Home joy for Vuillermoz with 8th stage win

Home joy for Vuillermoz with 8th stage win

MûR-DE-BRETAGNE (FRANCE) - Alexis Vuillermoz gave the hosts their first victory at the Tour de France this year with success on the eighth stage on Saturday.

France's Alexis Vuillermoz celebrates as he crosses the finish line at the end of the 181.5 km eighth stage of the Tour de France between Rennes and Mur-de-Bretagne, on July 11, 2015

The 27-year-old former mountain biker took his chance with 800m left on the tough finish at the Mur de Bretagne to take a solo victory.

Ireland's Dan Martin timed his counter-attack a shade too late and finished second at 5sec, frustrated at having reacted too late to Vuillermoz's initial punch.

A shredded peloton arrived next at 10sec with Spaniard Alejandro Valverde winning the sprint ahead of Frenchman Peter Sagan of Slovakia and Frenchman Tony Gallopin.

Chris Froome finished eighth in the same group to maintain his overall lead by 11sec from Sagan, while American Tejay Van Garderen is third at 13sec.

But Briton Froome, the 2013 winner, did strike another blow to reigning champion Vincenzo Nibali who lost 10 seconds as he was dropped by the lead group on the 2km climb to the finish with its 6.9 percent gradient.

He is now 13th overall at 1min 48sec.

Froome admitted it was a shock to hear Nibali had struggled.

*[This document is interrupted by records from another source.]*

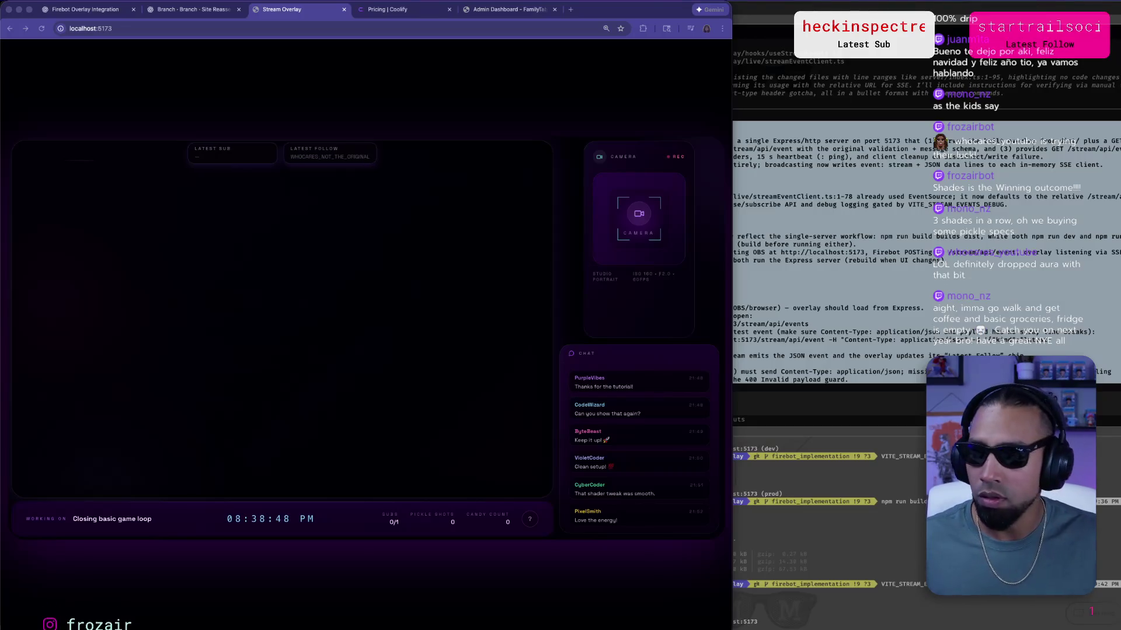
click(473, 178)
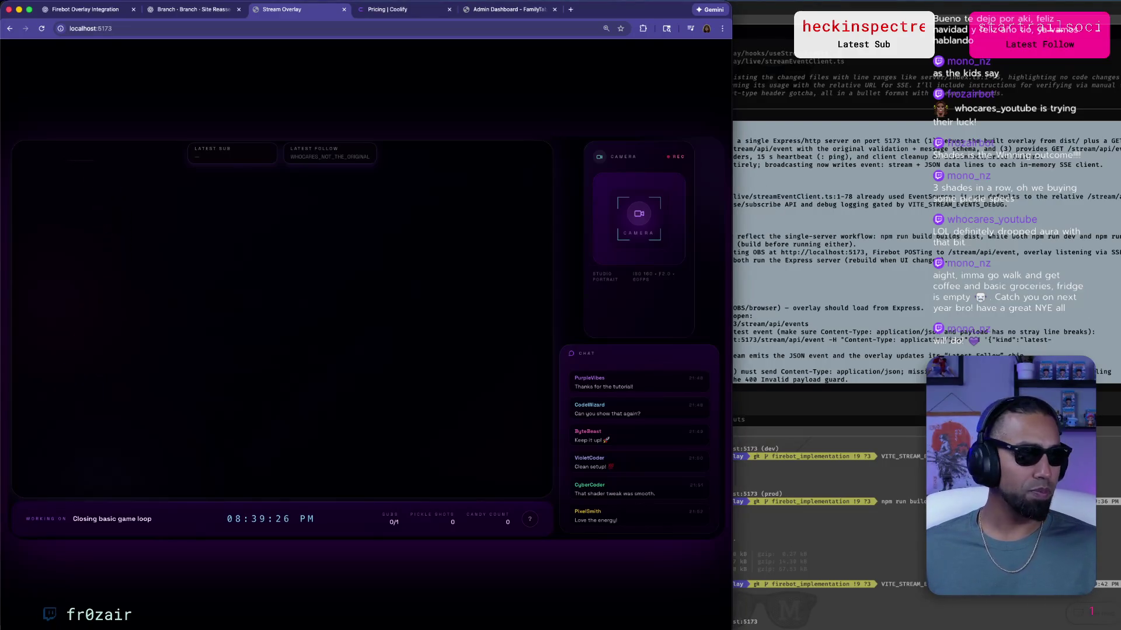
key(super+Tab)
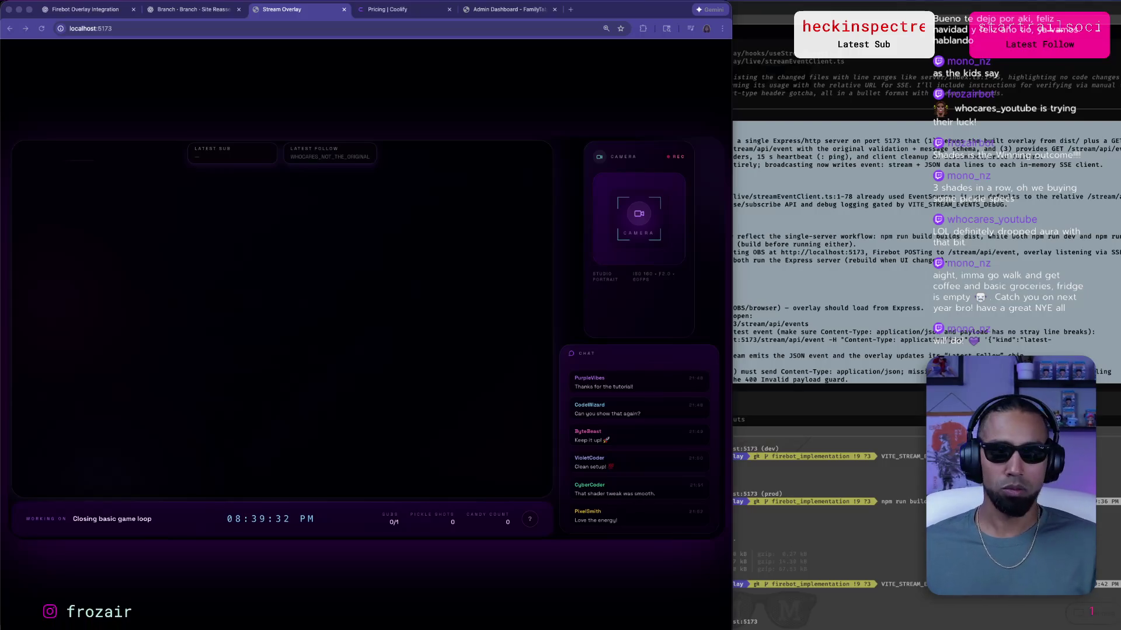
click(555, 281)
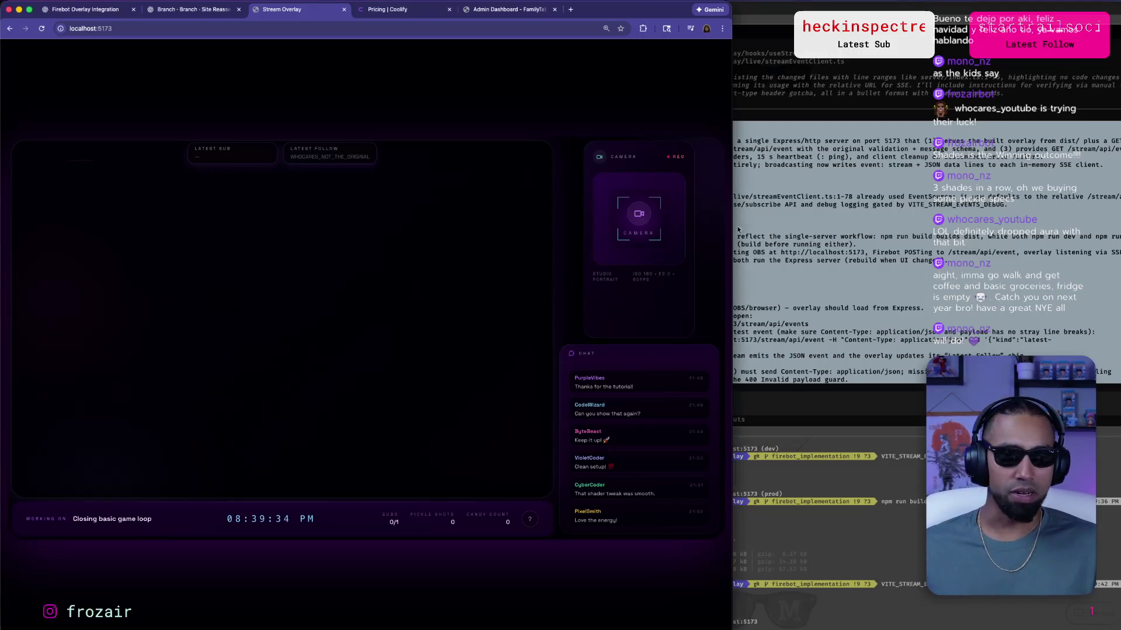
click(53, 8)
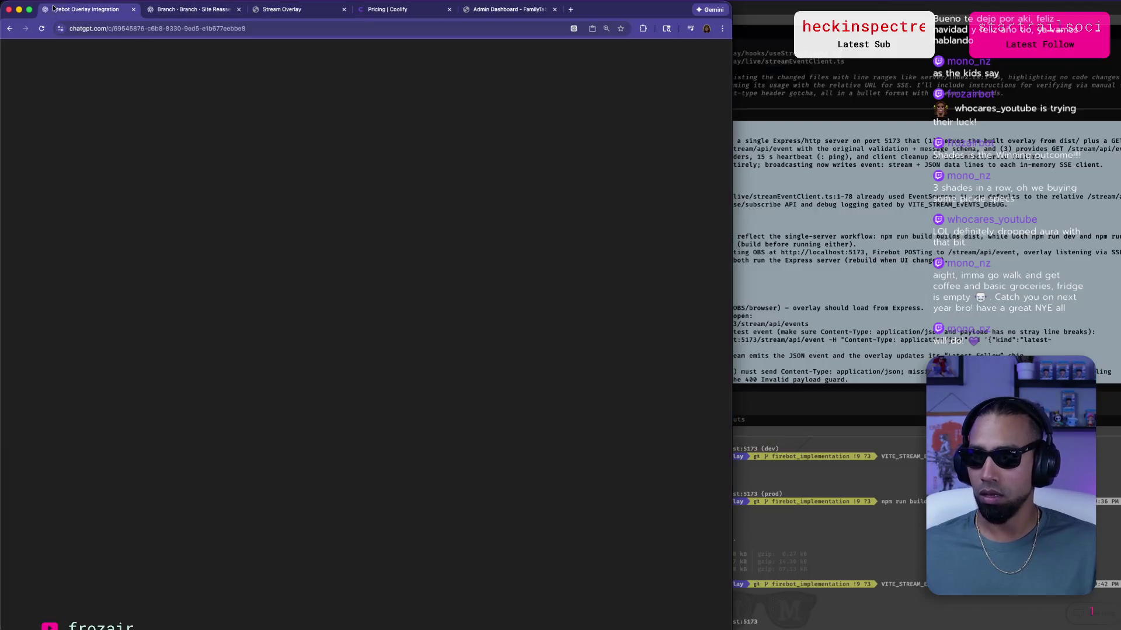
Send ChatGPT the message 'It looks like it's working!' to get the lock-in checklist.
scroll(207, 179, up, 3)
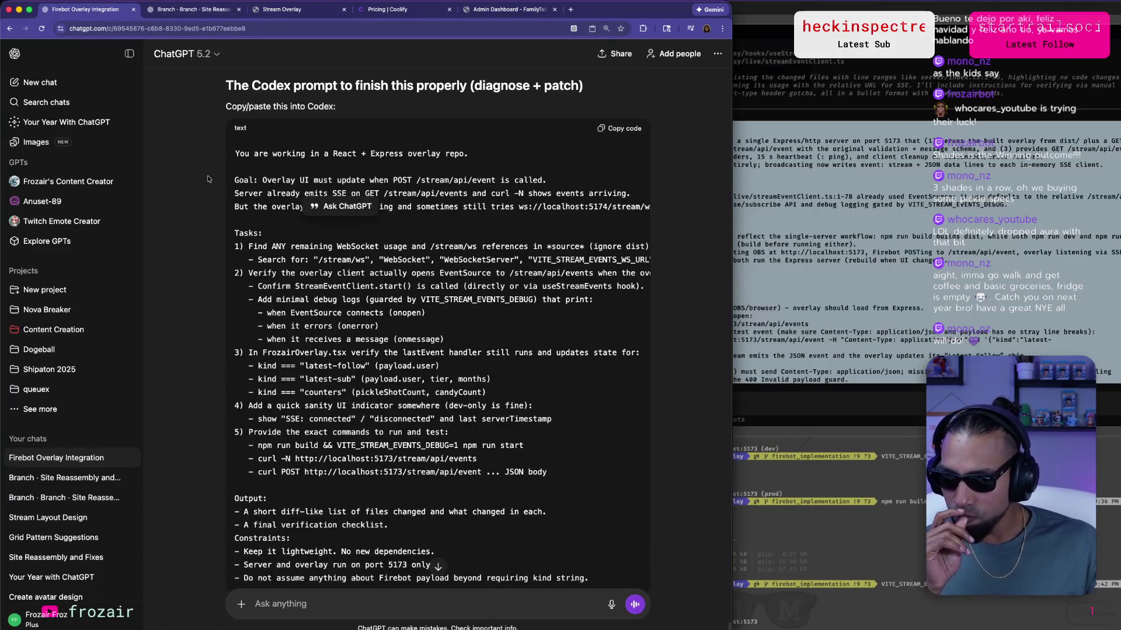
scroll(208, 179, up, 5)
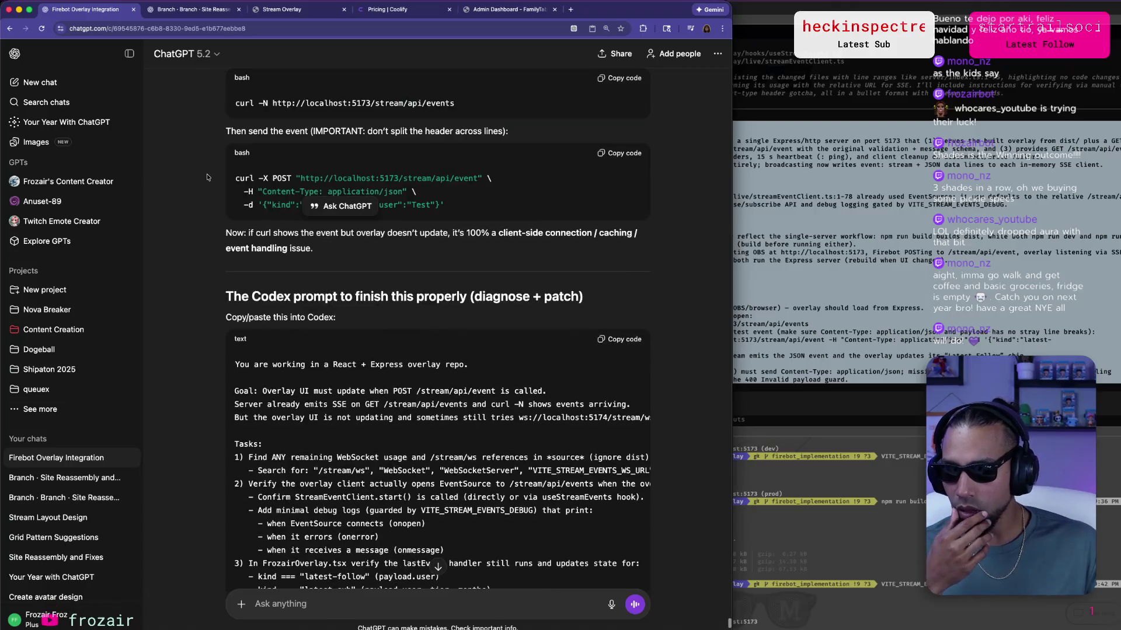
click(430, 318)
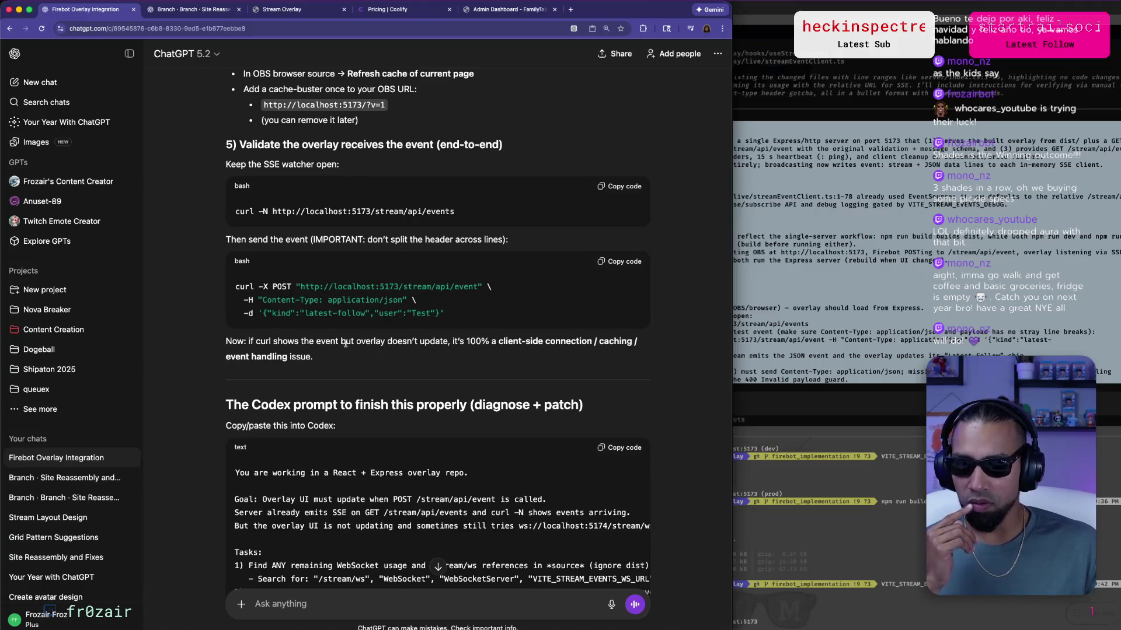
drag(346, 344, 397, 344)
click(390, 364)
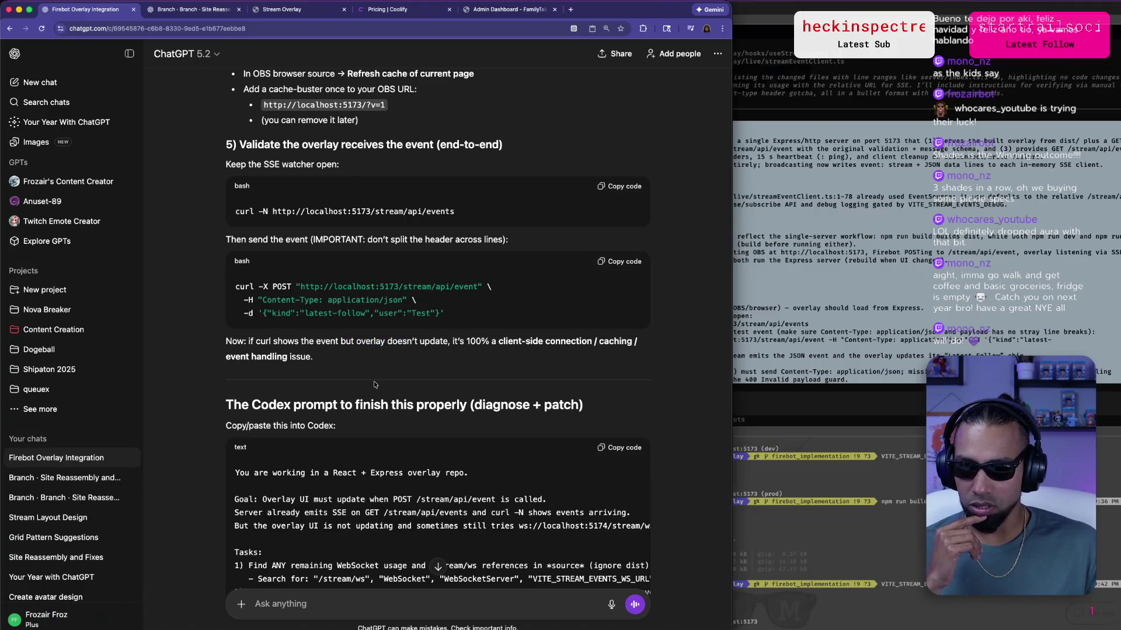
scroll(375, 385, down, 10)
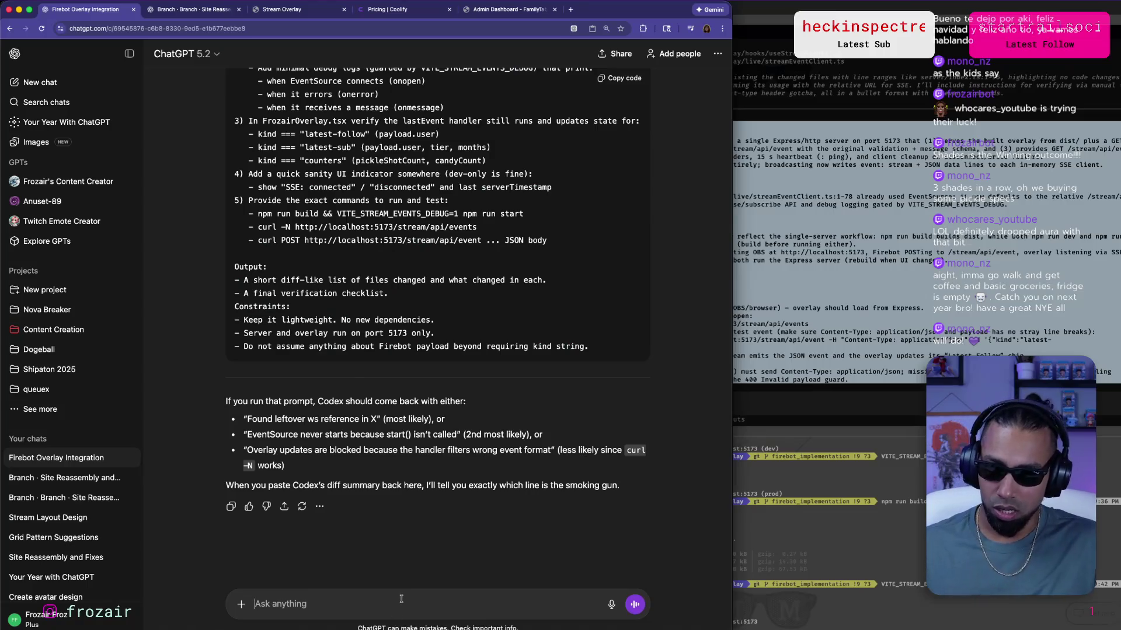
text(It looks like it)
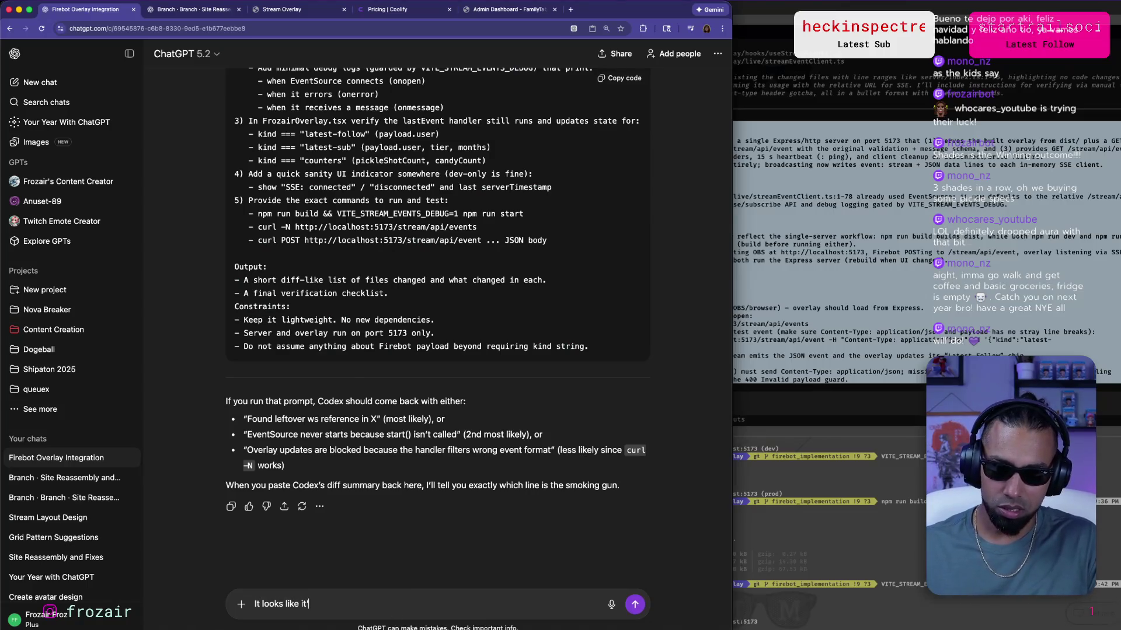
text(s owing!!)
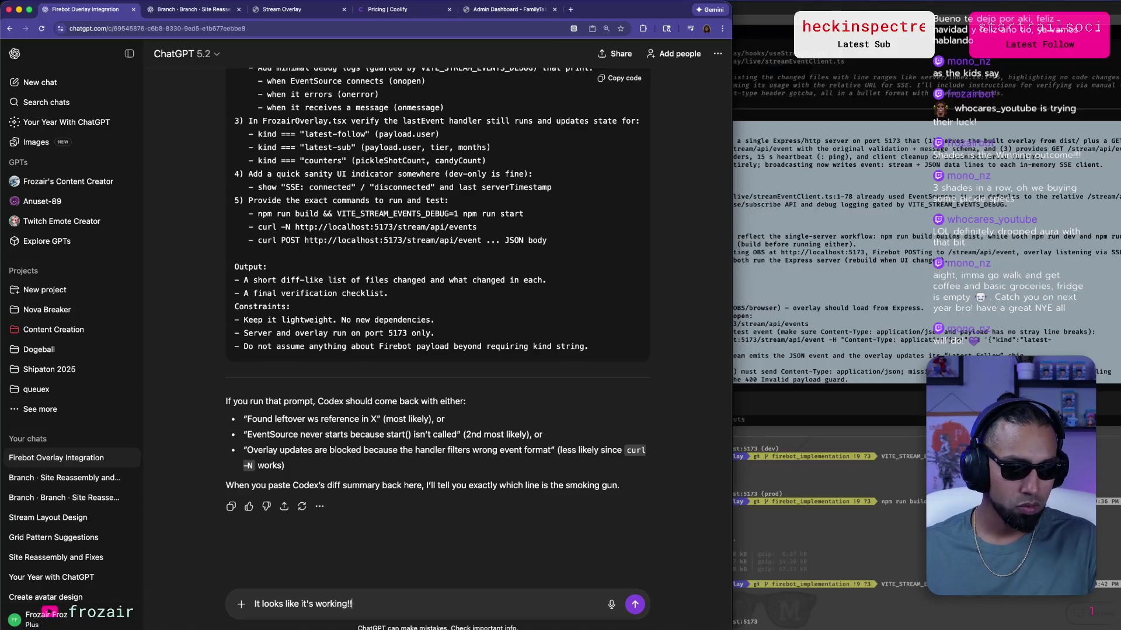
key(Return)
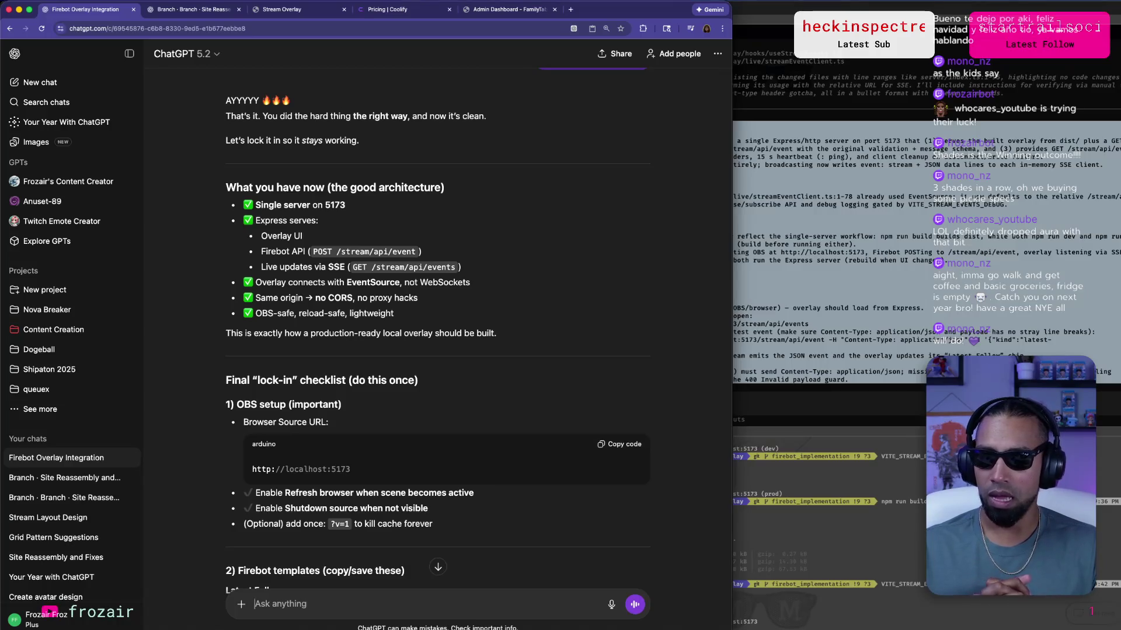
scroll(415, 557, down, 3)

"I was very surprised to hear that actually, especially given that up the final climb it was predominately into a headwind up there, which made it relatively easy to stay on the wheels," he said.

"So I'm really surprised to hear that, especially with a relatively big group up front."

Two-time former winner Alberto Contador and Colombian Nairo Quintana stayed with the lead group, though, finishing 14th and 17th respectively to remain at 36sec and 1min 56sec of Froome.

Following Sunday's team time-trial and Monday's rest day, the true battle will commence on Tuesday's first mountain-top finish at La Pierre-Saint Martin with a final 15.3km, 7.4 percent climb to the summit.

Vuillermoz's victory went some way to glossing over what had been a disappointing Tour for the hosts so far.

Not only did they have to wait eight stages for a winner but overall hopes Thibaut Pinot and Romain Bardet had already lost 6min 18sec and 2min 54sec respectively, badly hurting their hopes of a podium finish.

Pinot finished 25sec behind the winner and Bardet, a AG2R teammate of Vuillermoz, was another six seconds behind that.

Earlier, a four man breakaway took off within 5km of the start but were never allowed more than a 3min lead over the pack.

But they were reeled in shortly after the intermediate sprint, 108km into the stage, after which a new three-man break formed, with Pole Bartosz Huzarski managing to get into both.

But that one was never given more than a minute's leeway and was brought back with 8km left as the favourites' teams cranked up the pace to set up their leaders for the final battle.